Um colar com um olho bordado, um medalhão que traz uma mão e um coração, foram inspirados nos ex-votos, na oferenda do testemunho de um milagre. Os anéis vêm com caráter primitivo, como se tivessem sido encontrados em sítios arqueológicos. Têm a superfície irregular, inacabada, levemente tortuosa, sem a pretensão de uma modelagem perfeita, aliás, primam pela imperfeição. Os acabamentos envelhecidos, ouro velho e prata velha, são os eleitos desta estação e banham a superfície das bijus. Nos colares, a mistura se dá na comunhão de materiais aparentemente díspares. A pedra busca a madeira, a madeira acolhe o cristal, o negro a transparência. O caráter étnico deixa-se mostrar relevantemente. Os brincos artesanais, levemente agigantados, são apostas da estação, neles a brincadeira de materiais, cores e banhos diversificados em uma mesma peçase faz presente.

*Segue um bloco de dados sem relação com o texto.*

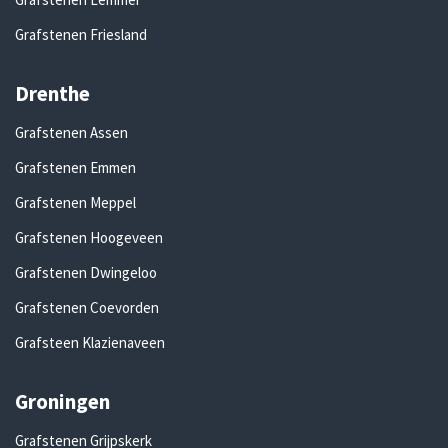
Grafstenen Friesland
Drenthe
Grafstenen Assen
Grafstenen Emmen
Grafstenen Meppel
Grafstenen Hoogeveen
Grafstenen Dwingeloo
Grafstenen Coevorden
Grafsteen Klazienaveen
Groningen
Grafstenen Grijpskerk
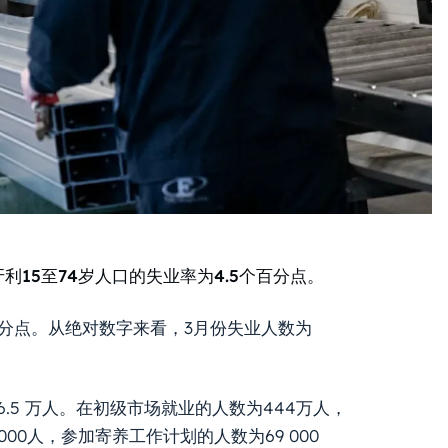
15至74岁人口的失业率为4.5个百分点。
个百分点。从绝对数字来看，3月份失业人数为
 6.5 万人。在初级市场就业的人数为444万人，
000人，参加寄养工作计划的人数为69 000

Lançada recentemente no mercado, uma linha de tiras bordadas religiosas sacramentam pequenos estandartes da nossa linha casa. Os patuás não foram esquecidos e trazem na miniatura de sua modelagem, a ideia de um micro estandarte. O especial brinco de pena de pavão, os pingentes de flor de Lótus, a máscara Nô, muito conhecida no teatro japonês, as mandalas e seu significado de unicidade e organização, foram executados pelo método de marchetaria em madeira, pelo mestre Maqueson, e poderão ser usados como relíquias modernas, tamanho o preciosismo.

As bijus  são o meu andor. Vou devagar, com muito cuidado, na certeza de que carregam não só o meu santo, mas o seu e a alma secreta do mundo.”